- _Problem to solve_: In the magazine review, take everything from "Classic Computer Magazine" down to "to your printer." and write it out again, swapping "overhead projection" for "slide projection".

- _Reading text_:
■ ■ ■

Classic Computer Magazine Archive COMPUTE! ISSUE 117 / FEBRUARY 1990 / PAGE 89

INSTANT PRESENTATIONS AND INSTANT FORMS

Scramble! You're expected to make a presentation in one hour at an unexpected meeting. Sound familiar? The next time this happens, you might be grateful if your computer library includes a copy of Instant Presentations, one of two new programs from Qumatic Instant Business Software.

Instant Presentations produces charts for overhead projection or handout purposes. It works quickly and easily, with no worry about formatting or layout details. You simply choose your chart from a menu of formats, pick portrait or landscape orientation, type your message, and send the chart off to your printer.

The format options include a title page, bullet charts, outline charts, and charts with two, three, or four columns for tables or financial data. You're limited to 12 double-spaced lines plus a title, subtitle, and footnote in each chart. The clean, strong, sans-serif font resembles Helvetica and is fixed at 36-point type for titles, 24-point for subtitles, and 18-point for individual lines of the chart. All formats are for text; there aren't any graphics capabilities.

The restrictions on the number of lines and the fixed definitions of point sizes are well chosen. Often presentation charts are so busy or attempt to crowd so much information on a single page that the message is lost. Instant Presentations helps you avoid these temptations.

The program is packaged with 5¼- and 3½-inch disks, but you must have a hard disk to run the program. Installation is quick and easy; the program takes up about 500K of disk space. The printer option in the installation procedure provides for many types including Epson and Okidata dot-matrix and Hewlett-Packard and compatible laser printers. The printed documentation only covers installation. After installing the program, you can print the well-written documentation file. The company provides a telephone number for technical support.

■ ■ ■

- _Given records_:
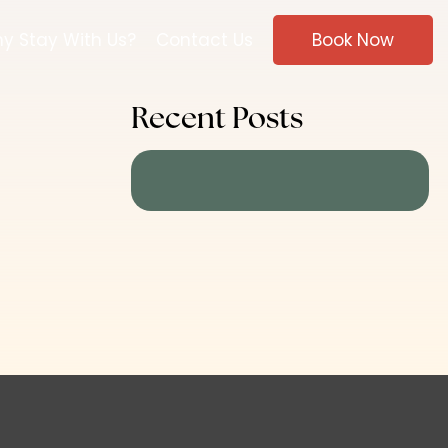
y Stay With Us?
Contact Us
Book Now
Recent Posts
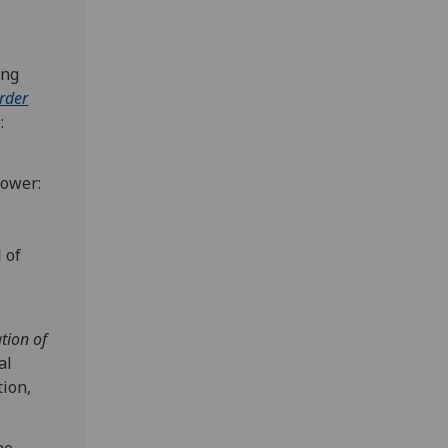
ing
order
:
power:
 of
:
tion of
al
tion,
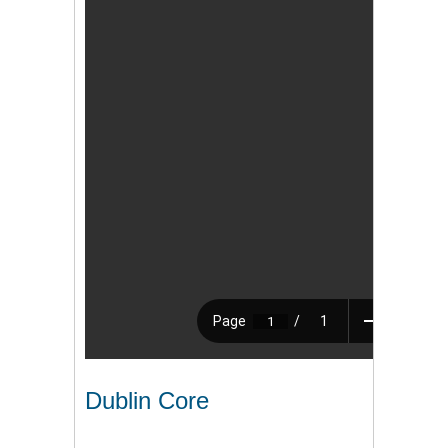
Dublin Core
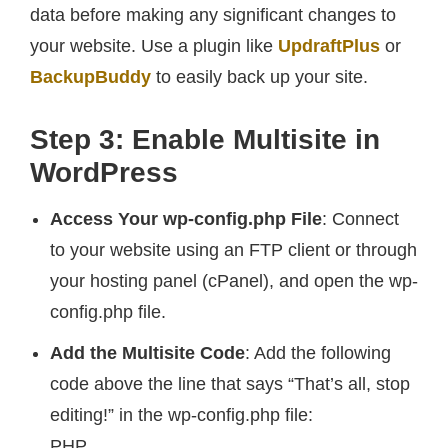
data before making any significant changes to
your website. Use a plugin like
UpdraftPlus
or
BackupBuddy
to easily back up your site.
Step 3: Enable Multisite in
WordPress
Access Your wp-config.php File
: Connect
to your website using an FTP client or through
your hosting panel (cPanel), and open the wp-
config.php file.
Add the Multisite Code
: Add the following
code above the line that says “That’s all, stop
editing!” in the wp-config.php file:
PHP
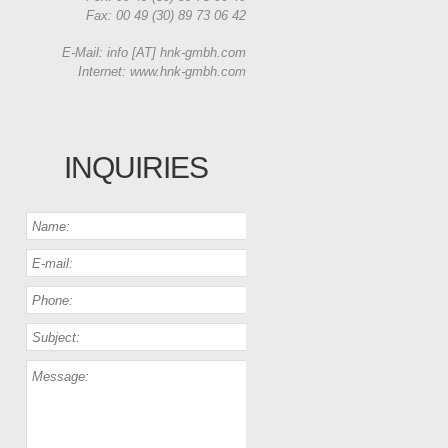
Fax: 00 49 (30) 89 73 06 42
E-Mail: info [AT] hnk-gmbh.com
Internet: www.hnk-gmbh.com
INQUIRIES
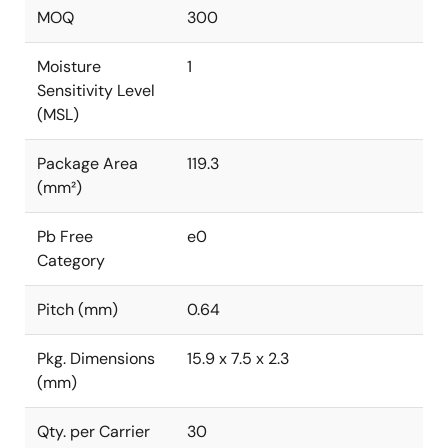
MOQ
300
Moisture
1
Sensitivity Level
(MSL)
Package Area
119.3
(mm²)
Pb Free
e0
Category
Pitch (mm)
0.64
Pkg. Dimensions
15.9 x 7.5 x 2.3
(mm)
Qty. per Carrier
30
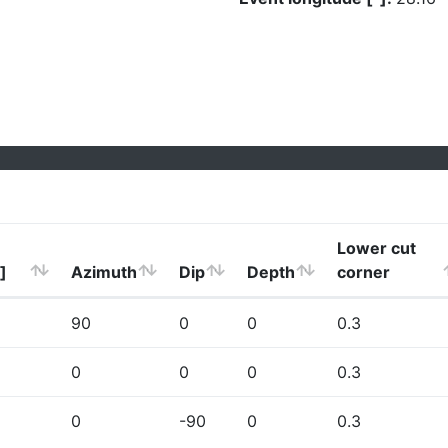
Lower cut
]
Azimuth
Dip
Depth
corner
90
0
0
0.3
0
0
0
0.3
0
-90
0
0.3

■ ■ ■

- _Solution for this exercise_:
Classic Computer Magazine Archive COMPUTE! ISSUE 117 / FEBRUARY 1990 / PAGE 89

INSTANT PRESENTATIONS AND INSTANT FORMS

Scramble! You're expected to make a presentation in one hour at an unexpected meeting. Sound familiar? The next time this happens, you might be grateful if your computer library includes a copy of Instant Presentations, one of two new programs from Qumatic Instant Business Software.

Instant Presentations produces charts for slide projection or handout purposes. It works quickly and easily, with no worry about formatting or layout details. You simply choose your chart from a menu of formats, pick portrait or landscape orientation, type your message, and send the chart off to your printer.